(WHAT YOU ARE ASKED TO DO): Retype every line of the listing below word for word, leaving out the pictures.

** BEGIN MATERIAL PROVIDED **

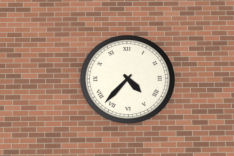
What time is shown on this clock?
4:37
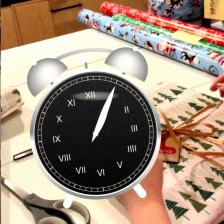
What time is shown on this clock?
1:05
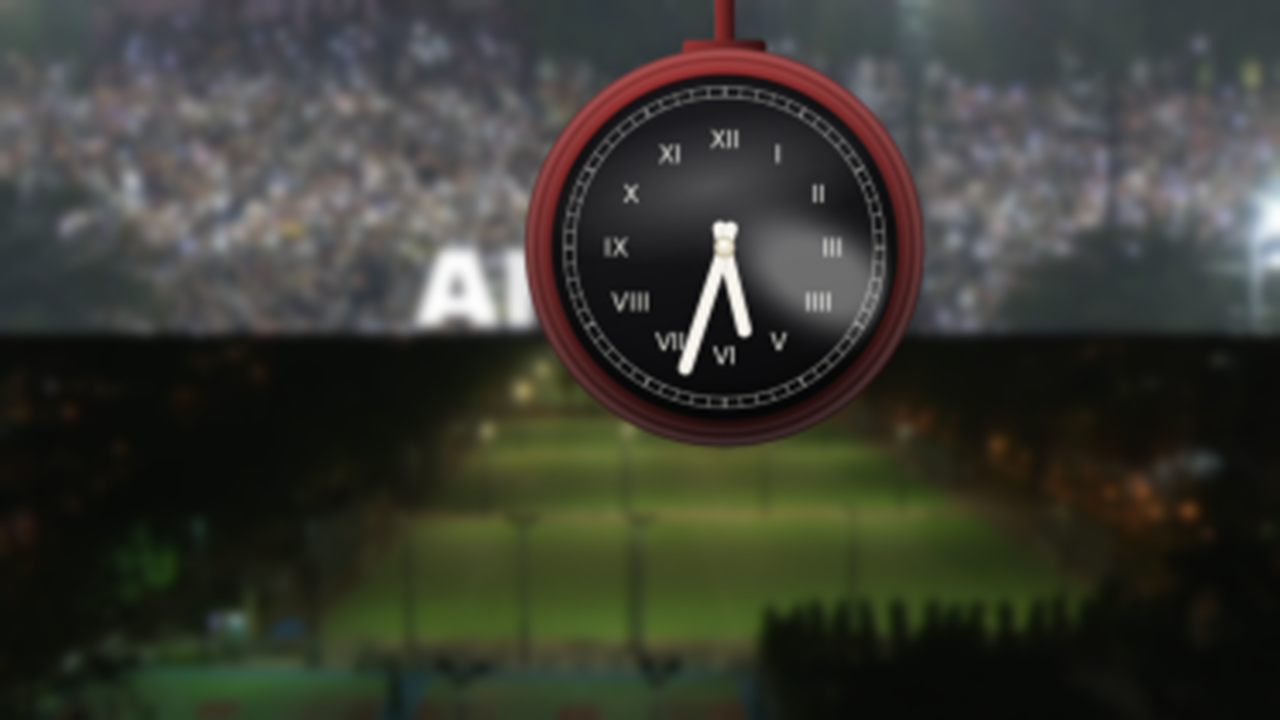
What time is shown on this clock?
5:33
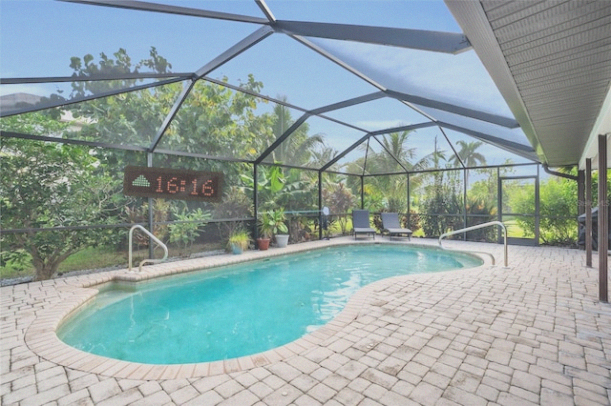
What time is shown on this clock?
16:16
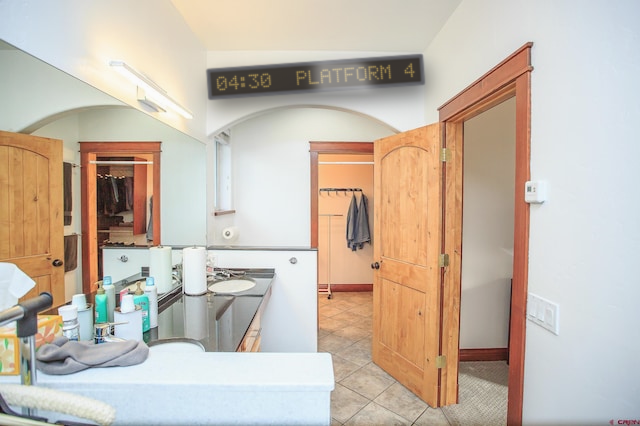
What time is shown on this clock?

** END MATERIAL PROVIDED **

(FULL SOLUTION):
What time is shown on this clock?
4:37
What time is shown on this clock?
1:05
What time is shown on this clock?
5:33
What time is shown on this clock?
16:16
What time is shown on this clock?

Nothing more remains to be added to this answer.